We use the u32 type for indices throughout FlatGFA. This limits the number of things we can have in our pools to $2^{32}-1$, or about 4 billion. 4 billion is probably always going to be more than enough paths, segments, and links. But there exist GFAs out there with more than 4 billion total path steps. As in, there are a lot of paths, and no single path has more than 4 billion steps on its own, but if you add all the steps together from all the paths, that comes out to be more than 4 billion. If you try to convert such a GFA to FlatGFA, we would crash.

(I also think it's plausible that there could be a GFA that has more than 4 billion total nucleotides in all its segments, but that hasn't come up yet, so we won't consider it here. But it would be nice if whatever approach we come up with for this immediate problem could also hypothetically apply to that problem.)

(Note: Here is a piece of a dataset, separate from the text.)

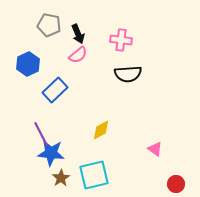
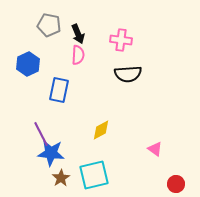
pink semicircle: rotated 48 degrees counterclockwise
blue rectangle: moved 4 px right; rotated 35 degrees counterclockwise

We would like to extend FlatGFA so it can support these larger variation graphs. I can think of a few potential approaches:

  • Just switch to u64s for step indices. This is sort of unsatisfying because it seems wasteful for small graphs, but it would be simple.
  • Configurably use u32 step indices for small graphs and u64 indices for big graphs. The idea would be that the file's header contains a flag saying which representation to use, and when you read a file, you look at that flag and then adapt all your indexing accordingly. This would avoid wasting space for small graphs while still adapting to any size graph. It seems tricky to implement, though.
  • Switch to using path-local indices. Under the assumption that no single path will ever have more than 4 billion steps, let's avoid storing the global index of each step and instead store the local index: i.e., the u32 offset from the start of the path's steps. This would require a u64 index for the "starting step" for each path, and we would need a fast/convenient way to convert between u32 local offsets and u64 global offsets.

And there are probably other creative strategies I haven't thought of yet. This project will involve evaluating these various strategies and implementing one of them. Namely:

  • Pick an approach from above (or make up a new one).
  • Implement it.
  • Obtain some big GFAs for testing to make sure it works.
  • Measure the impact on file size and performance, for both big and small graphs.
  • If we are happy with the trade-offs, merge the strategy into main.